Esta é a conclusão de um estudo publicado na edição deste mês da revista Development and Psychopathology.

Passar tempo com uma criança, lendo para ela, ajudando nos trabalhos escolares ou ensinando-lhes a organizar coisas contribui para promover uma melhor saúde psicológica na idade adulta.

Conexão com as pessoas

"A forte conexão interpessoal e as habilidades sociais que as crianças aprendem ao ter relacionamentos ativos com os adultos melhora o desenvolvimento psicológico positivo", disse o principal autor do estudo, Mark F. Lenzenweger, da Universidade de Binghamton, nos Estados Unidos.

"Com isso, a criança desenvolve seu próprio sistema de afiliação - sua conexão com o mundo das pessoas. Sem esse sistema, a forma como a criança se conecta com os outros seres humanos pode ser severamente prejudicada. E, como eu descobri, é esse comprometimento que prediz o aparecimento de sintomas dos transtornos de personalidade esquizóide no início da idade adulta e mais tarde," explica Lenzenweger.

Lenzenweger diz que a verdadeira importância de suas descobertas é que elas ressaltam a importância de se envolver ativamente com as crianças durante seus anos de formação - o que é particularmente relevante nesta época de creches, TV, videogames e jogos de realidade virtual na internet.

Genético versus social

As relações interpessoais alimentam uma vontade de se envolver com os outros, que é a base psicológica da experiência humana.
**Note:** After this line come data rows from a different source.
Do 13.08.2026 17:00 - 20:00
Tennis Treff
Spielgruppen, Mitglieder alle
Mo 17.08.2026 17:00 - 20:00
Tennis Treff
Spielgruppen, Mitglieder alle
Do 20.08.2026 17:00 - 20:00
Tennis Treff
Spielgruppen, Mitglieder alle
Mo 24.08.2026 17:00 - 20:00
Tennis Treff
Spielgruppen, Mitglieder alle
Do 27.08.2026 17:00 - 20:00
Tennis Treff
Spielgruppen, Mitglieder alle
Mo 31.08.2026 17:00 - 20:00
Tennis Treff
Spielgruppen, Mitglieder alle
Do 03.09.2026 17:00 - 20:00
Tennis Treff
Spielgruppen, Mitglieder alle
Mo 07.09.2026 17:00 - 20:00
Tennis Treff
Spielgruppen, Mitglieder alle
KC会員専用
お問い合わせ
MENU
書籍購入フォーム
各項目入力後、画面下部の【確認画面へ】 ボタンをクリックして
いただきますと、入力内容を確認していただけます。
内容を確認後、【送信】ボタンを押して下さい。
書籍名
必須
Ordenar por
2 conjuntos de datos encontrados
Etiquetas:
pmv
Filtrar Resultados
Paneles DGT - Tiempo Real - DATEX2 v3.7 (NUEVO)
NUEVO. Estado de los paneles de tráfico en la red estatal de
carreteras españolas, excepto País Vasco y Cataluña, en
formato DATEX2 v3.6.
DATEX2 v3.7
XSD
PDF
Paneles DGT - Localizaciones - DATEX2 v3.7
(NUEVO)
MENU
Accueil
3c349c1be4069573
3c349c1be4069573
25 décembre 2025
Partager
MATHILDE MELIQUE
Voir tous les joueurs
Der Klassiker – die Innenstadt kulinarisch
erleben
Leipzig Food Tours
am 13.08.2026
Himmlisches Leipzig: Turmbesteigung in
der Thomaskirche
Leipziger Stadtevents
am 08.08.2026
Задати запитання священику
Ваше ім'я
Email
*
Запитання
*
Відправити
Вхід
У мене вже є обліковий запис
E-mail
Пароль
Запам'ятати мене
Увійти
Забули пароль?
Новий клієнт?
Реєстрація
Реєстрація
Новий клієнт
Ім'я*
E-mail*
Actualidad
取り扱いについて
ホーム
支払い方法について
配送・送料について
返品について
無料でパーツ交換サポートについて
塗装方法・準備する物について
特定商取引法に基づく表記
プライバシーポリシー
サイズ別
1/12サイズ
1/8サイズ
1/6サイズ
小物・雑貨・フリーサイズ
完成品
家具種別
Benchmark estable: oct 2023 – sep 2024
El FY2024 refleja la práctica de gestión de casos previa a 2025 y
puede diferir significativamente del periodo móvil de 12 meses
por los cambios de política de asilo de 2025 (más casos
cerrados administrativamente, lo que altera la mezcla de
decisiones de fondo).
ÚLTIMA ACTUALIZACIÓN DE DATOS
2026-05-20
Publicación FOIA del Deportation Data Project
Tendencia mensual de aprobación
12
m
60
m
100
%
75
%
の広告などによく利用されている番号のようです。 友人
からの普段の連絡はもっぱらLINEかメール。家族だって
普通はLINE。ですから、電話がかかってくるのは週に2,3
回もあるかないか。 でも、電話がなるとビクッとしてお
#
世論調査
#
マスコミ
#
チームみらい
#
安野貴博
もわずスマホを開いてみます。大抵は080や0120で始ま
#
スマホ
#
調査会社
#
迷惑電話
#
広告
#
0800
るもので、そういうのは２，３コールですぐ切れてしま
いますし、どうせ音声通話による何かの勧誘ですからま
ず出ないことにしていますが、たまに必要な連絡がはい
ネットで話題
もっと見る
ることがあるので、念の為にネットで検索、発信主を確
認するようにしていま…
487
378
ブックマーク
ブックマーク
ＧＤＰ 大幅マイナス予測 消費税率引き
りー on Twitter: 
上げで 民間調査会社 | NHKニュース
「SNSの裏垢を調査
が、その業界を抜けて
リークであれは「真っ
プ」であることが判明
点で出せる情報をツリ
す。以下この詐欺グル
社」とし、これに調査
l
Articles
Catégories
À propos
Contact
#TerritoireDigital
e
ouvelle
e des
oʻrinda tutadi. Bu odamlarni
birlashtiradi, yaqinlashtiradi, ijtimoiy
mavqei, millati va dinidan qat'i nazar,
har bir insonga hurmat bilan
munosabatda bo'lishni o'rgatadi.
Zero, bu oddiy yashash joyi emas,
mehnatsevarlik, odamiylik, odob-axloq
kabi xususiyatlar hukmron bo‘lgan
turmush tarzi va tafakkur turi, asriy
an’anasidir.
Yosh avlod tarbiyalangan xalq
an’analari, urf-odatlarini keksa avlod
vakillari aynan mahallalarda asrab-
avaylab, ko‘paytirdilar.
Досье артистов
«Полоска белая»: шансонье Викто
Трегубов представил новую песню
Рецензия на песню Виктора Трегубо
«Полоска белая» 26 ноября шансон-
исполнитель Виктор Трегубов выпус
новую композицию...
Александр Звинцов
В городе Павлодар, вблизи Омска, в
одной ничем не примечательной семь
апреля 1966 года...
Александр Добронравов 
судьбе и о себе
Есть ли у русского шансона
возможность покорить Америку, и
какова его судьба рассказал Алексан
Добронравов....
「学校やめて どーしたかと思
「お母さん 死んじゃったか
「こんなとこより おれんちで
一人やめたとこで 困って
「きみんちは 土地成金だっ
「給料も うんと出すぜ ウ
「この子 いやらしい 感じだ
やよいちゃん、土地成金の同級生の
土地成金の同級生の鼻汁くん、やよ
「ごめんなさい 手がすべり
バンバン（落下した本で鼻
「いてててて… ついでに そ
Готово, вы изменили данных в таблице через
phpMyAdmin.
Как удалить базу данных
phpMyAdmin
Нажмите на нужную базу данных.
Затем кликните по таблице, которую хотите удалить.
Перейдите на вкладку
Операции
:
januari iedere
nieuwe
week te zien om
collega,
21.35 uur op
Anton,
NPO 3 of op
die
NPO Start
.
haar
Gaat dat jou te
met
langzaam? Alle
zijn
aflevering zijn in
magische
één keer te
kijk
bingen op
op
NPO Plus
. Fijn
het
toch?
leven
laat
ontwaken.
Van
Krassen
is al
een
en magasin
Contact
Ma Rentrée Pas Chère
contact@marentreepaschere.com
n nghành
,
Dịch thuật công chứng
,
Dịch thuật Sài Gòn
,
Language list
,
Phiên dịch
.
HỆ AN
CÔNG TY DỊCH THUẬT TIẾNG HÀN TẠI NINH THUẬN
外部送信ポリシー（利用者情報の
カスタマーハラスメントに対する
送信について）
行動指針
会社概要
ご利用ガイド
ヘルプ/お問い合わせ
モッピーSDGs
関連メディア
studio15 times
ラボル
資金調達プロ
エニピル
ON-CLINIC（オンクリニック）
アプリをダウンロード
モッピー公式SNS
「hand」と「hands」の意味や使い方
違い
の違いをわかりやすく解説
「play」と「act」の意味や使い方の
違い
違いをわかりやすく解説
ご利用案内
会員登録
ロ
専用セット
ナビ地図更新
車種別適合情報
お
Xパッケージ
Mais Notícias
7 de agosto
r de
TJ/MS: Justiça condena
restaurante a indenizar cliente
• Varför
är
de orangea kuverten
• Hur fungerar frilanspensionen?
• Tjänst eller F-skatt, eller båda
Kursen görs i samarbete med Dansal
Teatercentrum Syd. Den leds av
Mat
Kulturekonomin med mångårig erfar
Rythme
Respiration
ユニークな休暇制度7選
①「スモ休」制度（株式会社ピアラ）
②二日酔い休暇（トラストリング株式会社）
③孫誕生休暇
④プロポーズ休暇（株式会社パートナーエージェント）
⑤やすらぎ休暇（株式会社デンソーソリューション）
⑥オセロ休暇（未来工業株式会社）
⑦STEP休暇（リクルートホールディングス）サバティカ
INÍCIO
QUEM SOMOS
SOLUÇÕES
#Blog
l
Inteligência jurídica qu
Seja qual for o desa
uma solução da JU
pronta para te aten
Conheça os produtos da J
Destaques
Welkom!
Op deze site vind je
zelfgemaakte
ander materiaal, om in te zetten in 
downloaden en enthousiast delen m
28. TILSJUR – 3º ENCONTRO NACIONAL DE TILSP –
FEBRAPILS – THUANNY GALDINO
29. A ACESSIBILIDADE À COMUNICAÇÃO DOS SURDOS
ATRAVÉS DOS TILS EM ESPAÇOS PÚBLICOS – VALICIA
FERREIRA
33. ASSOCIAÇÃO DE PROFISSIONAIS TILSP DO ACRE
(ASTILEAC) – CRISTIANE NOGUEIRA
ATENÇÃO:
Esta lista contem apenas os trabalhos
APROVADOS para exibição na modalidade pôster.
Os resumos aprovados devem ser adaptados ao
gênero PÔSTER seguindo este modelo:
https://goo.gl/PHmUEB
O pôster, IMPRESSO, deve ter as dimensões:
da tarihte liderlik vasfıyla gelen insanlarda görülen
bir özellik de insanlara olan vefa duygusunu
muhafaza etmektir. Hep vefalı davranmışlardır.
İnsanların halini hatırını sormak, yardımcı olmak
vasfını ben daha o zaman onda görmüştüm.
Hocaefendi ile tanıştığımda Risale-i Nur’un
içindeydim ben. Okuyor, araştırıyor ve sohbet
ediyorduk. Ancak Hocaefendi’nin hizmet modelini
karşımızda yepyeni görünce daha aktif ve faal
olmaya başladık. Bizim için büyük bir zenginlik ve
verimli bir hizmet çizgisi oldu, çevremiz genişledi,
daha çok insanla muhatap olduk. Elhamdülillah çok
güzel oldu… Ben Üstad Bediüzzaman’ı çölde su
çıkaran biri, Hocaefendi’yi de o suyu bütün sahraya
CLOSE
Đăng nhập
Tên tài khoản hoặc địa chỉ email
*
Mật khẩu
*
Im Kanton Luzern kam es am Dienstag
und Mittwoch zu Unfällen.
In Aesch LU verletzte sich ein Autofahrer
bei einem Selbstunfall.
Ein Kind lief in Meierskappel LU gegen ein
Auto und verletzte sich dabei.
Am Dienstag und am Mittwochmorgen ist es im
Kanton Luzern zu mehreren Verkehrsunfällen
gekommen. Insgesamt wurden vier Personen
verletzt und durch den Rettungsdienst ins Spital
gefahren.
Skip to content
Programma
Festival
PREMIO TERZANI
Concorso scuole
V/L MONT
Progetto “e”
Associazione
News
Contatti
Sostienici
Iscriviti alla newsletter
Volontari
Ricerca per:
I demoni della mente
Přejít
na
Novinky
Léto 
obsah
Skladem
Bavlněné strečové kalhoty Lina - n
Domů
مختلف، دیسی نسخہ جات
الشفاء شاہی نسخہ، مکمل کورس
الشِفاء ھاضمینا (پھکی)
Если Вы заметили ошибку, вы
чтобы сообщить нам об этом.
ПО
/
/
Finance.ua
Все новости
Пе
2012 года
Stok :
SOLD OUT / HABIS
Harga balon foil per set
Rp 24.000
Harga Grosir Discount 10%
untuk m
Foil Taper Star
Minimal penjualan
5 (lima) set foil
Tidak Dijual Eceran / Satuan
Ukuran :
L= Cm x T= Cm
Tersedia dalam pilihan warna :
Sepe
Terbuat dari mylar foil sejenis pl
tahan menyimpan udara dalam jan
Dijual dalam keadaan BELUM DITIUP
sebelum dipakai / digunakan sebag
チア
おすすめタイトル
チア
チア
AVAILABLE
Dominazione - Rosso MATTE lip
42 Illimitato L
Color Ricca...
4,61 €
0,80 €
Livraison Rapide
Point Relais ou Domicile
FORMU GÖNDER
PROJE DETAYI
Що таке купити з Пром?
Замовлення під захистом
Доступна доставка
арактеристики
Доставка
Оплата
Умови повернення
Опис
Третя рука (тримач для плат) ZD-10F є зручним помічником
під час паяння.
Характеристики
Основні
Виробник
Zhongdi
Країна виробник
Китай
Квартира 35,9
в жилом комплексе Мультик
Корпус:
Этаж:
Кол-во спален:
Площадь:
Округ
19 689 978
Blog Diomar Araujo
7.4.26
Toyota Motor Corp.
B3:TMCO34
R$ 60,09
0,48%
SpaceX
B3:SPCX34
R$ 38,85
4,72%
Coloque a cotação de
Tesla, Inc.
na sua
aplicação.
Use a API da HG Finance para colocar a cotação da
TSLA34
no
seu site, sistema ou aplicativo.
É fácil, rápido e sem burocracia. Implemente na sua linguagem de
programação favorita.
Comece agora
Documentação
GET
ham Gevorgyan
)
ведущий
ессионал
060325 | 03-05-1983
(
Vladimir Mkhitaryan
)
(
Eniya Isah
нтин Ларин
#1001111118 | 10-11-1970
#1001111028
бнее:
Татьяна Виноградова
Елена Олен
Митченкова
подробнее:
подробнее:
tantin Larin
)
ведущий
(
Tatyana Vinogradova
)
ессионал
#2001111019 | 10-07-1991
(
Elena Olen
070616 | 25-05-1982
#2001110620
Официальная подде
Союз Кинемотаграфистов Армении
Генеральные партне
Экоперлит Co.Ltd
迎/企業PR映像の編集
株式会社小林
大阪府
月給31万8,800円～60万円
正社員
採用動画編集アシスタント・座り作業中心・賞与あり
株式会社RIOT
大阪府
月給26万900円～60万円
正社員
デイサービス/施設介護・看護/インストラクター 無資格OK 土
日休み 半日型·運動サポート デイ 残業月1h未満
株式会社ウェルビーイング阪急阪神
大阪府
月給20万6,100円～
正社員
Nos indivíduos com transtorno de personalidade essa vontade de manter contato com outras pessoas é marcadamente ausente.

O pesquisador ressalta que o grande foco dos estudos anteriores sobre o tema tem sido a influência genética - seriam as nossas tendências herdadas que ditariam nossas respostas psicológicas e comportamentais para o tipo de situações e o estresse que a vida sempre joga sobre nós.

Mas o novo estudo mostra que a experiência social nos primeiros anos de vida é um forte preditor de um melhor ajustamento na vida adulta.

Agora o pesquisador pretende estudar simultaneamente os dois aspectos - psicológico e genético - para identificar o peso de cada um dos fatores na saúde mental dos adultos.